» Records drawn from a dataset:
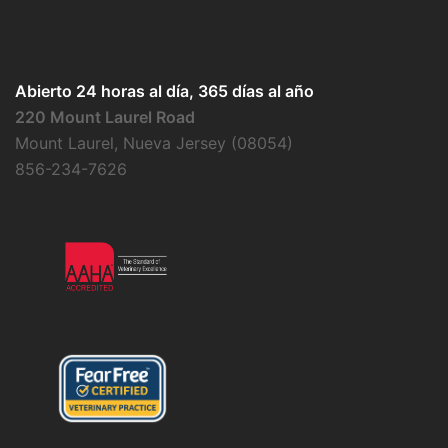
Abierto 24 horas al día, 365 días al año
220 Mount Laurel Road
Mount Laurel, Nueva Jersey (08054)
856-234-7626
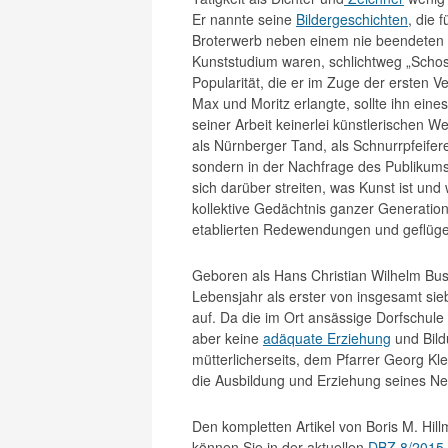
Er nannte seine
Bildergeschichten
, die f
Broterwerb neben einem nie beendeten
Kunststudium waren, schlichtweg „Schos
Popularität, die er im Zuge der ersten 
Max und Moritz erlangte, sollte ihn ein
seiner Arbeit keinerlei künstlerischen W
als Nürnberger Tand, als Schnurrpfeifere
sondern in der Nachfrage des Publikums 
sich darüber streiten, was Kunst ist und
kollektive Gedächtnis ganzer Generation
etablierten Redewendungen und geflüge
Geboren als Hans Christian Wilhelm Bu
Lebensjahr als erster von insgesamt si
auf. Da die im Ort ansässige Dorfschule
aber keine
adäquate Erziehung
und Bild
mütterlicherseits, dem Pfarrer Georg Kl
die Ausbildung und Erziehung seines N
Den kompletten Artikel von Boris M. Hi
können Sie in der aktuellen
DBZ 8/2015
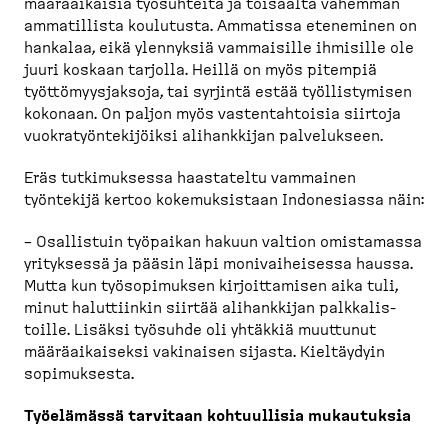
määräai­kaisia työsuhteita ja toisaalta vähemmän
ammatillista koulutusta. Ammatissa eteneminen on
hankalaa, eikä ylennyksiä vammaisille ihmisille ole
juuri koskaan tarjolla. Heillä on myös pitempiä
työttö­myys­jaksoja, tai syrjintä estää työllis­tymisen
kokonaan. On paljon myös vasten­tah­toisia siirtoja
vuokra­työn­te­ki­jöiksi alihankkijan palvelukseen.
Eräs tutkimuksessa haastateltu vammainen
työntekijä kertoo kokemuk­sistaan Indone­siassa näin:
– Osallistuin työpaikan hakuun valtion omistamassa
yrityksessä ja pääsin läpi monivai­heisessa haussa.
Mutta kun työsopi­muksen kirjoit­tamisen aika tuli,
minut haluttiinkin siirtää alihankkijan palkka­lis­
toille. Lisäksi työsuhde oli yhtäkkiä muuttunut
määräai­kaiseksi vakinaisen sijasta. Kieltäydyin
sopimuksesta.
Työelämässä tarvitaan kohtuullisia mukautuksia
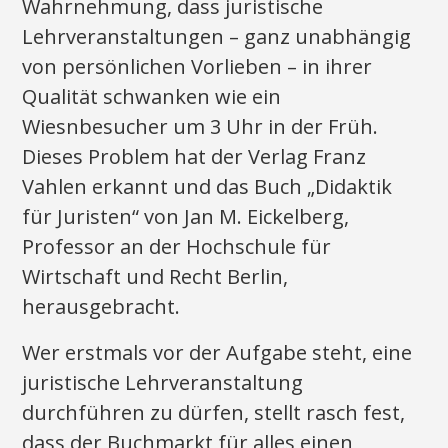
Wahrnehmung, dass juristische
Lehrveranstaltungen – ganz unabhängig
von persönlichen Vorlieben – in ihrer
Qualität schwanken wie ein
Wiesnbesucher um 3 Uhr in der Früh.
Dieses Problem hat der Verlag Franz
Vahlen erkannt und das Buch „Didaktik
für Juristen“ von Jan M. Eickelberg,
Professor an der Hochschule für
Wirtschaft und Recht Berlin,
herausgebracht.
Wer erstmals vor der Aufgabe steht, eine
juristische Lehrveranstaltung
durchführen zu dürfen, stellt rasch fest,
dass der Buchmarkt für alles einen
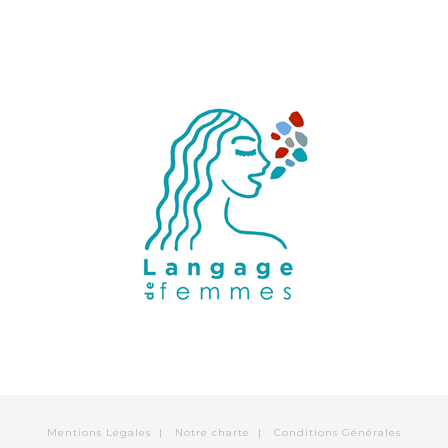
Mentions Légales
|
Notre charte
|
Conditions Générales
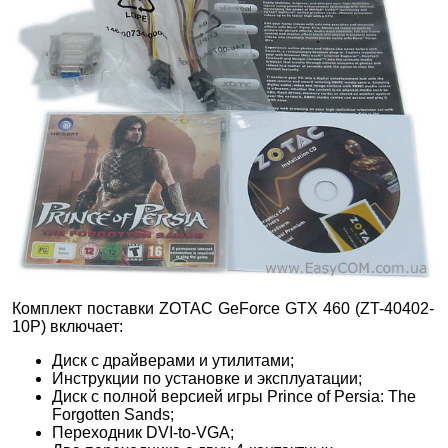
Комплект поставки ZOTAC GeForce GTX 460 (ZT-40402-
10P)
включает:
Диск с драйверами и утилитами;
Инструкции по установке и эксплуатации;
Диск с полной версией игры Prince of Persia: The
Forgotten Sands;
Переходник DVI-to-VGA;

» HOW TO COMPLETE THIS TASK: Leave the pictures out and restate exactly the lines from the one that has "dass der Buchmarkt für alles einen" through the final line of the entries above, both ends included.

» EXERCISE ANSWER:
dass der Buchmarkt für alles einen
Mentions Légales
|
Notre charte
|
Conditions Générales
Комплект поставки ZOTAC GeForce GTX 460 (ZT-40402-
10P)
включает:
Диск с драйверами и утилитами;
Инструкции по установке и эксплуатации;
Диск с полной версией игры Prince of Persia: The
Forgotten Sands;
Переходник DVI-to-VGA;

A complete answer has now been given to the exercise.